■ Extrait choisi:
Par Charlotte Giorgi
Aujourd’hui, une envie d’en découdre un peu avec cette notion d’éco-anxiété, elle qui paraît maintenant être la condition nécessaire à tout engagement écolo. Moi j’ai la rage du présent plutôt que la peur de l’avenir. Et je crois que c’est tout aussi bien, voire peut-être même un peu mieux.

Dans un podcast il y a quelques temps, je disais, peut-être à la surprise générale, moi l’écolo de service, ne pas avoir « peur » du dérèglement climatique. J’ai l’impression que l’expression de cette réalité-là dérange. Ce décalage entre la catastrophe, et le quotidien trop encombré pour ressentir quoi que ce soit. Pourtant, si l’on ne comprend pas ça, on ne mobilise personne. On n’engage pas des gens dans l’action sans comprendre par où l’écologie peut passer, mais surtout là où elle ne percute pas. La société telle qu’elle est anesthésie le sensible et nous écrase sous les angoisses. L’éco-anxiété, pour beaucoup de gens, c’est ce petit supplément de poids qu’on ne peut pas se permettre. On m’a répondu que c’était peut-être une question de génération, que j’appartenais sans doute à tous ces avachis qui se résignent.

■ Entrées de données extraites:
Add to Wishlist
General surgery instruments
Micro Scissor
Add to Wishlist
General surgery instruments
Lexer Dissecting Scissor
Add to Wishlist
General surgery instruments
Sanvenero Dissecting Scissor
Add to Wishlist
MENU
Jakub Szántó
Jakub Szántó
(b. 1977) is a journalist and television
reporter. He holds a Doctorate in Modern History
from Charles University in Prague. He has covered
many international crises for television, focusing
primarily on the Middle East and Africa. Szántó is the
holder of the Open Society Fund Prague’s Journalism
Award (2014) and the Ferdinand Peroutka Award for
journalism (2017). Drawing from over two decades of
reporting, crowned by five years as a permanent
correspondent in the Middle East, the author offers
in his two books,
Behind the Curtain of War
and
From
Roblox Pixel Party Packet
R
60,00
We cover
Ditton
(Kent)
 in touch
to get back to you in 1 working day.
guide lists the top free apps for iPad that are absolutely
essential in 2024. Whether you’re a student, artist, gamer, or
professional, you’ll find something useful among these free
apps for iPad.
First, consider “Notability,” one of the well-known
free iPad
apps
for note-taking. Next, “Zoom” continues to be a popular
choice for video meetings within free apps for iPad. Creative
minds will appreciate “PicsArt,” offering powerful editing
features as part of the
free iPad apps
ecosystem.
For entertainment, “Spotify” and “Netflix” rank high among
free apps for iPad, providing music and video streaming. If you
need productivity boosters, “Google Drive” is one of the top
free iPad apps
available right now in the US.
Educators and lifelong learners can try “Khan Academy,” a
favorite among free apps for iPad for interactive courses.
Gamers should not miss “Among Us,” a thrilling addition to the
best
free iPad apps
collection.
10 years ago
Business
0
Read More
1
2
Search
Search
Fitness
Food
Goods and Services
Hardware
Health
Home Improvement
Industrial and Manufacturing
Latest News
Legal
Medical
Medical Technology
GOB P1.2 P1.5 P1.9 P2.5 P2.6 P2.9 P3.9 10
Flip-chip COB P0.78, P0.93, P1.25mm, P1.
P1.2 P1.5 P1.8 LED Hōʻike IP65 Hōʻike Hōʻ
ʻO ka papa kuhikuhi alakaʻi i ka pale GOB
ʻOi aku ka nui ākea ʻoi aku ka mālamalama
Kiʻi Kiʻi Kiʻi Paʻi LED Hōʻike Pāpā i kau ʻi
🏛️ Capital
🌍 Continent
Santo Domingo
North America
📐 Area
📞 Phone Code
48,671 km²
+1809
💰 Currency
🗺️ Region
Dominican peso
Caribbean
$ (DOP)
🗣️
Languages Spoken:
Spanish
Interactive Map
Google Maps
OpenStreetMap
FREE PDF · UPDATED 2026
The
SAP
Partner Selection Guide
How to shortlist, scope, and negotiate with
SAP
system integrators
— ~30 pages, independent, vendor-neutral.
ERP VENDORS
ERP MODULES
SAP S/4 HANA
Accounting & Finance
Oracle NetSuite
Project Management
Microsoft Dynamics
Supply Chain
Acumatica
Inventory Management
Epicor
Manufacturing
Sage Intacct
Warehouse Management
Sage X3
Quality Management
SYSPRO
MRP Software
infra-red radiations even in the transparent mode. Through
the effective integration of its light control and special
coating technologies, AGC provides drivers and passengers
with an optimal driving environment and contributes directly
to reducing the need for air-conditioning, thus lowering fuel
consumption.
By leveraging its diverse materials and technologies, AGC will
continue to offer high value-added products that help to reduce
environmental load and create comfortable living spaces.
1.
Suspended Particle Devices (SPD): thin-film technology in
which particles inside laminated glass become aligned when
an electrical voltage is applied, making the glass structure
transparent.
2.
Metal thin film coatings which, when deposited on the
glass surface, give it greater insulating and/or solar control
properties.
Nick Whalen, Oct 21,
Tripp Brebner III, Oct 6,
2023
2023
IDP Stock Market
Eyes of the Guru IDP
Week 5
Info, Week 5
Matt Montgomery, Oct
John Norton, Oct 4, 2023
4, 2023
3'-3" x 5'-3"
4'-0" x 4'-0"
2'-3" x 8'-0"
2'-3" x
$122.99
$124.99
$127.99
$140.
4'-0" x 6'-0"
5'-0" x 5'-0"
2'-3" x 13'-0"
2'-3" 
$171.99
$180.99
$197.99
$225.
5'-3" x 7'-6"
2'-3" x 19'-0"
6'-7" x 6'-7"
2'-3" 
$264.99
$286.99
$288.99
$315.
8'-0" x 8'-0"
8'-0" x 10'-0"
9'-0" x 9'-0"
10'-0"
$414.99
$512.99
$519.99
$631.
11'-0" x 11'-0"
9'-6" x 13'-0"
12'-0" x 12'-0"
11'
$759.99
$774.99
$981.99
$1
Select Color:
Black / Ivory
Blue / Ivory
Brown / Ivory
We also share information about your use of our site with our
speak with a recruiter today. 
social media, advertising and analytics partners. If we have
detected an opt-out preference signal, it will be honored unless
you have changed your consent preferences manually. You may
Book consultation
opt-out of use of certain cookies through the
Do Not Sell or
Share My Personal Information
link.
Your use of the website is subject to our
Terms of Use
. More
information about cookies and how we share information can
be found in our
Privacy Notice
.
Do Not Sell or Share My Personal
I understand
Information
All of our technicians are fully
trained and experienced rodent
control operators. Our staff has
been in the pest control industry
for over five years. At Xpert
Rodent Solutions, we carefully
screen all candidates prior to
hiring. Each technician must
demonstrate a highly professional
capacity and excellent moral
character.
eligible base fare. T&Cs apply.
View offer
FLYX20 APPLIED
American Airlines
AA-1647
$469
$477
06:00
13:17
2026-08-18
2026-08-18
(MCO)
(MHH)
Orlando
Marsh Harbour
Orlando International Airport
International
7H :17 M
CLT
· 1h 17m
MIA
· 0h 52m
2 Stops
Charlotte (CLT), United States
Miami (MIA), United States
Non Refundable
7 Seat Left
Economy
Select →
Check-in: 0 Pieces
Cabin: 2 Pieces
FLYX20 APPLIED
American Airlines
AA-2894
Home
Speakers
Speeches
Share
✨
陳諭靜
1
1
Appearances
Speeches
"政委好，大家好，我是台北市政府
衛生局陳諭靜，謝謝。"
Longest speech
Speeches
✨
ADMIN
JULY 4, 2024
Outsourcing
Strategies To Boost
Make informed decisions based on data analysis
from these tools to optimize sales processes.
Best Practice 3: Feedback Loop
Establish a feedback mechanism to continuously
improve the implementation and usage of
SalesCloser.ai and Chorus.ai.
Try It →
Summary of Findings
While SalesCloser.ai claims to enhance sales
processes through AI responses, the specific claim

■ Consignes:
(A) Relevez s'il vous plaît tous les mots composés avec un trait d'union dans l'extrait sur l'éco-anxiété, en citant chacun une seule fois.
(B) Poursuivez l'extrait sur l'éco-anxiété à partir de sa dernière phrase.

■ Corrigé des exercices:
(A) éco-anxiété, réalité-là, peut-être

(B)
Pourtant, affirmer que je ne ressens pas la peur, ce n’est pas de la résignation. Bien au contraire, je le conçois si nettement, si rationnellement, que je sais à quel point c’est impossible d’absorber cette question-là par la terreur en entier, à quel point c’est humainement loin de nous, immense. On ne peut toucher du doigt ces choses-là. Pour la plupart de mes contemporains, ce serait comme leur demander de regarder le soleil et de ressentir l’angoisse de sa disparition. Que le dérèglement climatique soit déjà en action dès aujourd’hui ne change pas grand-chose à sa traduction dans les tripes. La preuve : les chantres de l’éco-anxiété ne sont bizarrement pas ceux qui seront effectivement les plus atteints par la catastrophe qui s’annoncent. Je ne dis pas que l’éco-anxiété n’existe pas, mais elle me paraît intrinsèquement destinée à faire du problème un ramassis de bons sentiments. Les bons sentiments, ça ne concerne que ceux qui ont la place disponible pour s’avachir dedans et s’en féliciter.
Bouh, tu vois toi tu t’en fiches, tu te drapes dans ton indifférence du quotidien, alors que moi je flippe. Moi je vois le problème je le résume à cette terreur que je me regarde ressentir, je vais chez le psy, j’en parle. Moi je suis l’écoanxieux avec un grand E, parce que je suis sensible, parce que je ressens, parce que je vis et j’existe. Toi, empêtrée dans le terre-à-terre, tu n’es qu’à demi-fonctionnelle. Tu n’as pas du vraiment comprendre la crise qui menace. Tu as les yeux rivés au goudron alors que moi je regarde le ciel, le cosmos, les éléments. Je suis un être plus élevé. Je suis en lien avec la nature, tu comprends. Toi tu es un petit suppôt du système.
Je n’ai pas peur du dérèglement climatique, là, comme ça, directement dans mon ventre. Comme 90% des gens, je suis animée par d’autres peurs, plus proches de moi, plus méchantes avec le présent : les prix qui augmentent dans les supermarchés, ma peine de cœur, les problèmes de santé de mes proches. Ça ne veut pas dire que je sois résignée. Ça ne veut pas dire que j’ignore la question. Mais ma porte d’entrée n’est pas la tienne, et comme tu emplis tous les plateaux télés, cette porte reste désespérément fermée.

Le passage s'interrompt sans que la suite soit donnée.